Hallo, liebe Claudia,

ich habe wieder ein Anliegen; heute geht es um das Thema „Schimpfen“ und ich bin ehrlich: Auch wenn ich keine schlechte Laune habe oder negative Emotionen empfinde: Ich schimpfe gern vor mich hin; über die fehlende Sonne, die nicht schrumpfenden Leseberge oder über die Ampel, die nicht schnell genug auf grün umschaltet. Mir tut das schimpfen gut, denn wenn ich schimpfe hilft mir das beim Abreagieren von negativen Emotionen.
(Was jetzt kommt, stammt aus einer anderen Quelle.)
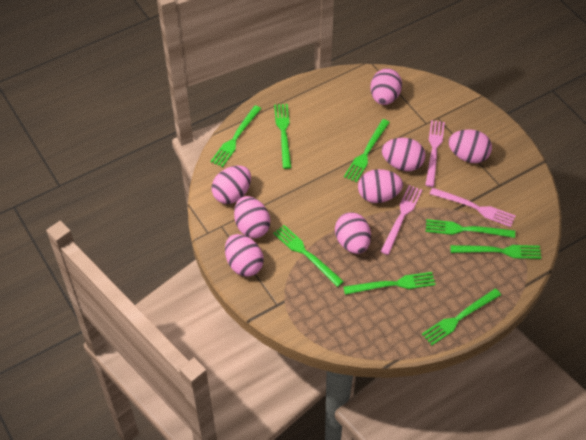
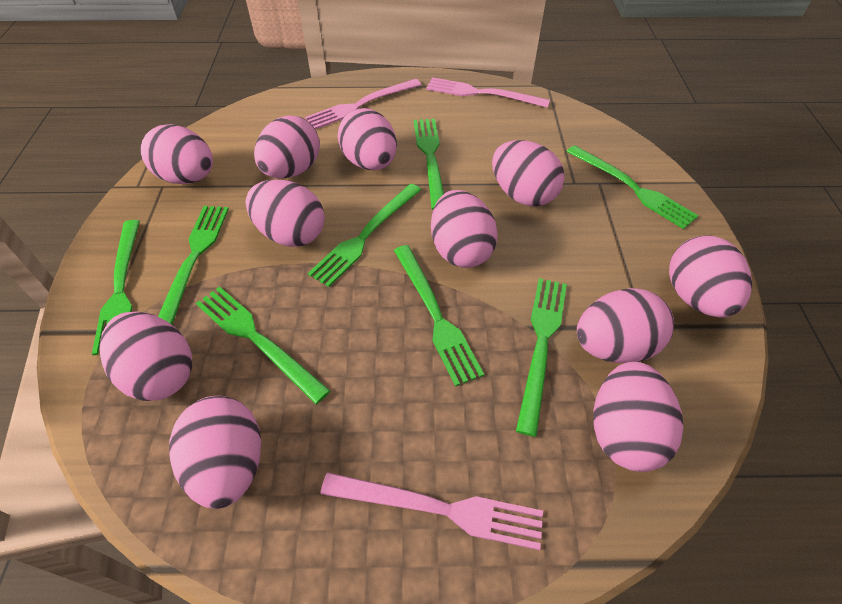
pink egg: 8 -> 11

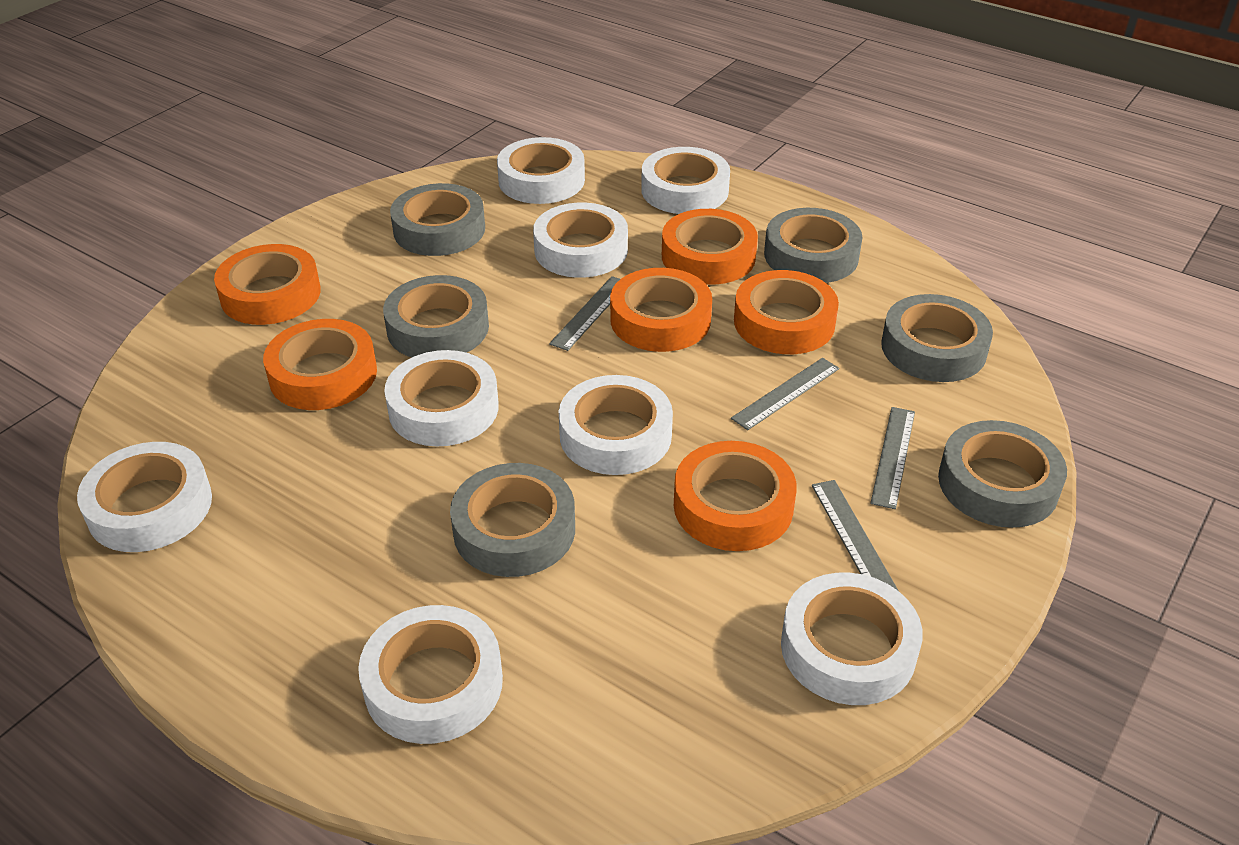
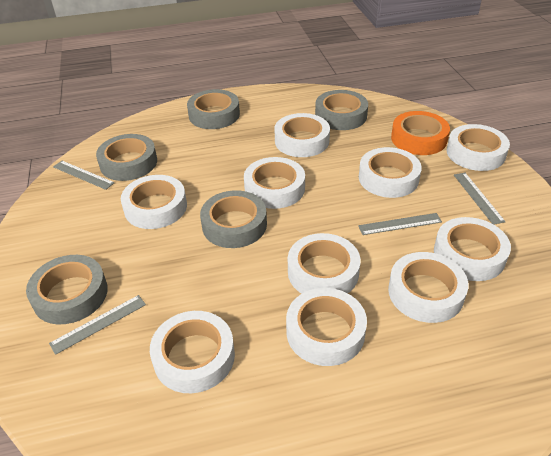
grey tape: 6 -> 5
orange tape: 6 -> 1
white tape: 8 -> 10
Doch ich schimpfe nicht nur für mich, sondern habe es mir auch zur Angewohnheit gemacht, mit meinen Mitmenschen zu schimpfen, ohne dass ich beleidigend werde oder jemanden zur Schnecke mache. Wenn z. B. mein Mann und ich unterschiedliche Ansichten hegen, sauer aufeinander oder uns uneins sind, klären wir das nicht durch Hasstiraden zu Hause, sondern schimpfen uns während eines Spaziergangs an. Nicht lautstark und auch nicht böse. Doch während wir so nebeneinander hergehen, fällt es einem viel leichter offen zu sprechen, über seine Gefühle, Empfindungen und den Unmut, den jeder von uns empfindet. Man muss sich dabei nicht anschauen, ist in Bewegung und wenn wir nach unserer „Runde“ wieder zu Hause sind, hat sich der Ärger meist gelegt, weil jeder weiß, was der andere denkt. Mir und meiner Familie tut diese Art des Dampfablassen ziemlich gut.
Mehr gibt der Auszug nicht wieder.